O resultado das urnas surpreendeu. Em 16 estados foram eleitos senadores do partido da oposição. A ditadura elegeu apenas 8. Surpresa generalizada. O país vivia o “milagre econômico” e, para espanto de muitos, chegaram ao Senado personagens obscuros, desconhecidos, eleitos pelo simples fato de serem candidatos pela oposição, demonstrando o caráter plebiscitário daquelas escolhas eleitorais, realizadas quando o regime militar contava dez anos desde a usurpação.
Nas eleições seguintes eu já era estudante de terceiro ano na faculdade de Direito da UFPR. No ano anterior, temendo novo desastre eleitoral, a Ditadura editou o “pacote de abril”, criando a figura dos “senadores biônicos”, eleitos pelas assembleias legislativas controladas pela Arena, o “maior partido do ocidente”, que apoiava a Ditadura. O regime tentava se manter como podia. O agosto de 1978 foi tenso. Nas eleições de novembro as urnas consagraram novas vitórias da oposição. A quantidade de votos contra o partido da ditadura foi tão grande que em Curitiba foram eleitos três inexpressivos deputados, com votação em torno de apenas mil votos ou pouco mais, carregados pelos votos na legenda do partido de oposição.
As análises dos cientistas políticos da época eram divergentes, mas com o distanciamento histórico percebe-se hoje que a reprovação do governo decorria fundamentalmente da crítica, sussurrada, à maneira de existir imposta pelos militares. Não era bom viver na ditadura.
O agosto de 2020 nos surpreende com pesquisas de opinião indicando uma melhoria nos índices de aprovação ao governo federal, apesar do desastre econômico e da genocida gestão da crise sanitária.
Tenho insistido, nos meus textos e em minhas análises, que não é bom viver em nossa realidade bolsonara.
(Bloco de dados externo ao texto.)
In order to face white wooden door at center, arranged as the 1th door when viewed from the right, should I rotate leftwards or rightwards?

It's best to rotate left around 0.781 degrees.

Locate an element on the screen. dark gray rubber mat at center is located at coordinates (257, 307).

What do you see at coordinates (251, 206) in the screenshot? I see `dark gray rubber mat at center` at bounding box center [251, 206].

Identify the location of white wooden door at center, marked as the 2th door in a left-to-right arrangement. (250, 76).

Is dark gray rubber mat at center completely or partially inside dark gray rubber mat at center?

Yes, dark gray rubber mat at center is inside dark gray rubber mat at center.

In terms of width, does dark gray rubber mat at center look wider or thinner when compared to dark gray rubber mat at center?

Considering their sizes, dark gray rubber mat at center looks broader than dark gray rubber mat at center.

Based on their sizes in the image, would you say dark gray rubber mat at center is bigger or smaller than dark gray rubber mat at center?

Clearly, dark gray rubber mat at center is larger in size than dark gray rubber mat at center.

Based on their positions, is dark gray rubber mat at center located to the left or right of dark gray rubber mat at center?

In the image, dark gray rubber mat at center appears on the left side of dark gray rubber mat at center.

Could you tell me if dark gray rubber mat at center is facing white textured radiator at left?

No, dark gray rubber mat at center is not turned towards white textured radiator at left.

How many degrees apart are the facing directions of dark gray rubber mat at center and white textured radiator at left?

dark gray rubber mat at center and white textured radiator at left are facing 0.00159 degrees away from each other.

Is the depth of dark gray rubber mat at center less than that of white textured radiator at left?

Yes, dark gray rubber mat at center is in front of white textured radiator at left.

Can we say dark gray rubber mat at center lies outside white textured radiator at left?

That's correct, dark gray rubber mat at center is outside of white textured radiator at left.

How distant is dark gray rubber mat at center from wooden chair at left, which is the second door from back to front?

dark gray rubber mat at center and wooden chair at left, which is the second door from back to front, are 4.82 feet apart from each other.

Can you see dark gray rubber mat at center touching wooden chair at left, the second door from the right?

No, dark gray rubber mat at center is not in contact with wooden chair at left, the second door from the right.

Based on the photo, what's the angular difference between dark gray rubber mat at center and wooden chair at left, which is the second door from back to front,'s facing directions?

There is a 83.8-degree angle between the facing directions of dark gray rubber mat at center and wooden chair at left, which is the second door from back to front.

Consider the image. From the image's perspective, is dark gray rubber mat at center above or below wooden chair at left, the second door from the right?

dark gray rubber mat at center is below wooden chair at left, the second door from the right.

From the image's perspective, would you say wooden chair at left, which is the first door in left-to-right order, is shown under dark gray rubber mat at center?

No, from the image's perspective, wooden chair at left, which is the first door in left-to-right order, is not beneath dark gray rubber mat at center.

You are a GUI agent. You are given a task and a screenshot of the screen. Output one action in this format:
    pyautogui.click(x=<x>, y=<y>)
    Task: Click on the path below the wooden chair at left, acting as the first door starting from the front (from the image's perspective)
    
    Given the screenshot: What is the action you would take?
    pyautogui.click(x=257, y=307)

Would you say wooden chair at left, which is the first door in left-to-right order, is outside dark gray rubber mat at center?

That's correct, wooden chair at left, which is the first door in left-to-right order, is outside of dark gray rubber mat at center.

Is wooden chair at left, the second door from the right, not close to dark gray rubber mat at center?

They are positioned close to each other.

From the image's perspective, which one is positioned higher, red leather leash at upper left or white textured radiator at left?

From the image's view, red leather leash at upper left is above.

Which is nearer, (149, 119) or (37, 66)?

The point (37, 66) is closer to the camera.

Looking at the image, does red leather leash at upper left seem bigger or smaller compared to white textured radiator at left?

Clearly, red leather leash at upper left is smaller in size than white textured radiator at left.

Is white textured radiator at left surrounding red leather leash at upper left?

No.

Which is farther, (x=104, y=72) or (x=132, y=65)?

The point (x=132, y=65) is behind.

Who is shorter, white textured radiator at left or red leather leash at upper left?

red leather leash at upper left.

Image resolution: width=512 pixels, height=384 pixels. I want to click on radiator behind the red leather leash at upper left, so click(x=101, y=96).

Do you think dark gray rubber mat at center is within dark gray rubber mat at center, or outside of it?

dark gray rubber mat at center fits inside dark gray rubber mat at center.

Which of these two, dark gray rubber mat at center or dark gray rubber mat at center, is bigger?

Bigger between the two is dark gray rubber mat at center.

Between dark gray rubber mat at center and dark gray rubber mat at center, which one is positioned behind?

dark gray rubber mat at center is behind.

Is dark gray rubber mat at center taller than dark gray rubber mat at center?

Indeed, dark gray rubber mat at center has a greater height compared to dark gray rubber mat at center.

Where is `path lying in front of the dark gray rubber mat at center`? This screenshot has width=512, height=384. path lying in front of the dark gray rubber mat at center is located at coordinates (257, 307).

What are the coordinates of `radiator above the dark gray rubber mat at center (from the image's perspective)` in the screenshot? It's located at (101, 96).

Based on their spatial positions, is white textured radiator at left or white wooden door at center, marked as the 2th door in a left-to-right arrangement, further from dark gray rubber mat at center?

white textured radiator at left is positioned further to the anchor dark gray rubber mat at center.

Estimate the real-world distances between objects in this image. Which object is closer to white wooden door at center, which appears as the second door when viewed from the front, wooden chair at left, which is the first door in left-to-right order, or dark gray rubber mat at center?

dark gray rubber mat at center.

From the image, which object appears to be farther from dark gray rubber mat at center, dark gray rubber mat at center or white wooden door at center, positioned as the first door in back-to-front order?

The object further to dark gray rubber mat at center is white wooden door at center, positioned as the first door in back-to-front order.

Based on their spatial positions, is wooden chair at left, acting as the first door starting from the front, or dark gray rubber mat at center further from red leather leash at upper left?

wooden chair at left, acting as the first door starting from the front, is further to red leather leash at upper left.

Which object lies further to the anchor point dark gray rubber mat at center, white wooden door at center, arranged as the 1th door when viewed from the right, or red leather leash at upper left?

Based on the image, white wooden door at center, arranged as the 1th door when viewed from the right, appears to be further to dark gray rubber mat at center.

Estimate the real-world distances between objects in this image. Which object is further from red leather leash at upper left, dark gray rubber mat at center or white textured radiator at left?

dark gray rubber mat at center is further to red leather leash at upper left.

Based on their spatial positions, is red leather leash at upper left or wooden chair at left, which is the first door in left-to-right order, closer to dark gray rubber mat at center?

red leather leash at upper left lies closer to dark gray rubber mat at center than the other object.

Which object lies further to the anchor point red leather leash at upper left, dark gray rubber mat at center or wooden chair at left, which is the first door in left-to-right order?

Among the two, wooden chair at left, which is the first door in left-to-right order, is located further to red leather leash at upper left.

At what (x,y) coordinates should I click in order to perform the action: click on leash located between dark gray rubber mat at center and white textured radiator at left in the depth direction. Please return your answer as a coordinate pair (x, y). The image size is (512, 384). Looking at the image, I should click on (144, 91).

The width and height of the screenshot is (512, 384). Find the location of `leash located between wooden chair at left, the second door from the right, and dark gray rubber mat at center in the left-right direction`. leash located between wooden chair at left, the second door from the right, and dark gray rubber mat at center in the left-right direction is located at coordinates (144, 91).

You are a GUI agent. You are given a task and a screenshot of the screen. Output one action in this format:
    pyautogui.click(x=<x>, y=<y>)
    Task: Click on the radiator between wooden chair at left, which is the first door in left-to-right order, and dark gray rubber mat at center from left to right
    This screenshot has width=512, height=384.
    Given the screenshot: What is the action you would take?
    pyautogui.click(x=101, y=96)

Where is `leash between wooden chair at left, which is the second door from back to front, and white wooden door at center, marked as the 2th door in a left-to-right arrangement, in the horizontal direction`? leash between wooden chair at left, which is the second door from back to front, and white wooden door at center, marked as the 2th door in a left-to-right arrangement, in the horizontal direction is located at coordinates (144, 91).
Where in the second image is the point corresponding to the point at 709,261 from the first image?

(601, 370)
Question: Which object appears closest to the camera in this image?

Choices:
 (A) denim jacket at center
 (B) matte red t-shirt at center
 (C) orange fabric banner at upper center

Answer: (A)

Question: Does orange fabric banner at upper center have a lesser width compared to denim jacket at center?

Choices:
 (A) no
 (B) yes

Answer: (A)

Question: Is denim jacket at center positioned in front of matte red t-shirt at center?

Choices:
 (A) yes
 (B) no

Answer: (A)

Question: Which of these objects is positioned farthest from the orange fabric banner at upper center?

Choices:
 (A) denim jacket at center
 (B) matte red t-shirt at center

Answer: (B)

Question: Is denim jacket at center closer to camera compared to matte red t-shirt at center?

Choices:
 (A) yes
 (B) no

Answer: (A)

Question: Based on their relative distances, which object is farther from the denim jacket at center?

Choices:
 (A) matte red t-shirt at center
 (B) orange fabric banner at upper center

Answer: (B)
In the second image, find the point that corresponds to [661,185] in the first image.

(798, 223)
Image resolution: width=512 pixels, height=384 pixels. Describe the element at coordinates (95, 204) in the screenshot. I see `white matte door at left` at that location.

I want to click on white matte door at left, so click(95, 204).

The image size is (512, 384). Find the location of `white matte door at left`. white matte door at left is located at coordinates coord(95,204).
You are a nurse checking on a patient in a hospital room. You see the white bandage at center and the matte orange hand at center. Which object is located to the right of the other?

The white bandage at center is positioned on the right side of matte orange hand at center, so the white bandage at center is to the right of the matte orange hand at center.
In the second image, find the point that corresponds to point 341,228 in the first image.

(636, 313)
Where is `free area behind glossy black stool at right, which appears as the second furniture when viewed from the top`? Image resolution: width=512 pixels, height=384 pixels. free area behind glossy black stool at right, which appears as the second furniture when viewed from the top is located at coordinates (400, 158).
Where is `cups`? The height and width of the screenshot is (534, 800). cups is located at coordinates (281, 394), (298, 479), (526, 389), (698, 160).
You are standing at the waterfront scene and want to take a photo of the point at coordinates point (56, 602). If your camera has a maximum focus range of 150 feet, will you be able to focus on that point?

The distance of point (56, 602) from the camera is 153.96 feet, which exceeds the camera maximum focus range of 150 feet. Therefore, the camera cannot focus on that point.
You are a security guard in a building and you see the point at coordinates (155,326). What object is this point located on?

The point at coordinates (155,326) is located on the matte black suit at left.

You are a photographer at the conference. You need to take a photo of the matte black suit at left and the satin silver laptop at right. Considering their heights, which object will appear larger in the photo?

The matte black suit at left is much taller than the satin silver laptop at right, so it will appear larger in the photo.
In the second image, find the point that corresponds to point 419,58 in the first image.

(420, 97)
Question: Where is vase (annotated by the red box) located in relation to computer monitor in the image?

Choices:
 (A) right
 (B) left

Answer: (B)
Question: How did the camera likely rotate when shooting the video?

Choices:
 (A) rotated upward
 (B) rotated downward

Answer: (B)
As pesquisas recentemente divulgadas demonstram que o terço do meio encontra-se dividido, entre o terço bolsonarista/lavajatista/cristão, que apoia o neoliberalismo, e o terço da população que foi derrotado nas últimas eleições e que continua fiel aos fundamentos social-democratas.
Mencionei outro dia que não existe o bolsonarismo, como doutrina. Há bolsonaristas, com distintas motivações, que têm em comum o apoio ao líder populista, por se identificarem com o mito encarnado no repugnante jaguara e com determinados aspectos daquilo que ele representa, com uma proposta geral de relações sociais tidas como desejáveis, com uma maneira de existir em sociedade. Sem Bolsonaro não existe o bolsonarismo. Pelo menos por enquanto. Daí a importância de atingi-lo, debilitá-lo, desmoralizá-lo. Mas isso não basta, parece evidente.
Não me parece inteligente apenas opormos o passado ao presente. Pode ajudar, mas é insuficiente. Não era bom viver no Brasil antes do golpe. Não se choquem com essa afirmação. Não era bom por ser pouco, por haver muito ainda a ser feito. Comparado ao que denomino de realidade bolsonara era infinitamente melhor viver na realidade que tínhamos. O Brasil piorou muito desde o Golpe de 2016.
Sobrevivemos em uma realidade inaceitável, sem governo, autoritária, careta, conservadora, que deprecia a razão, a ciência, a cultura, as artes, a solidariedade, que dilapida o patrimônio natural e que destrói o patrimônio público. E que, ao mesmo tempo, supervaloriza o individualismo, o obscurantismo, a religiosidade, o punitivismo, a meritocracia, a ganância e a soberba. Não é bom viver nessa realidade bolsonara.
A ela, cedo ou tarde, depois do fim do auxílio emergencial que vitamina o governo, será oposto um outro projeto de relações entre as pessoas, uma proposta de uma forma alternativa de viver no futuro (não no passado, que não era tão ruim, percebemos agora; nem neste sufocante presente). Uma nova maneira de existir socialmente haverá de ser concebida, pois a atual é ruim, não pode continuar.
Essa proposta alternativa ainda não amadureceu, está em gestação. Seus primeiros efeitos serão visíveis nos resultados eleitorais deste ano, mais tímidos do que gostaríamos, embora identificáveis. Não é bom viver nessa realidade bolsonara. E se não é bom, haverá mudanças. Questão de tempo e de nossa capacidade em articular uma proposta sedutora de existir em sociedade.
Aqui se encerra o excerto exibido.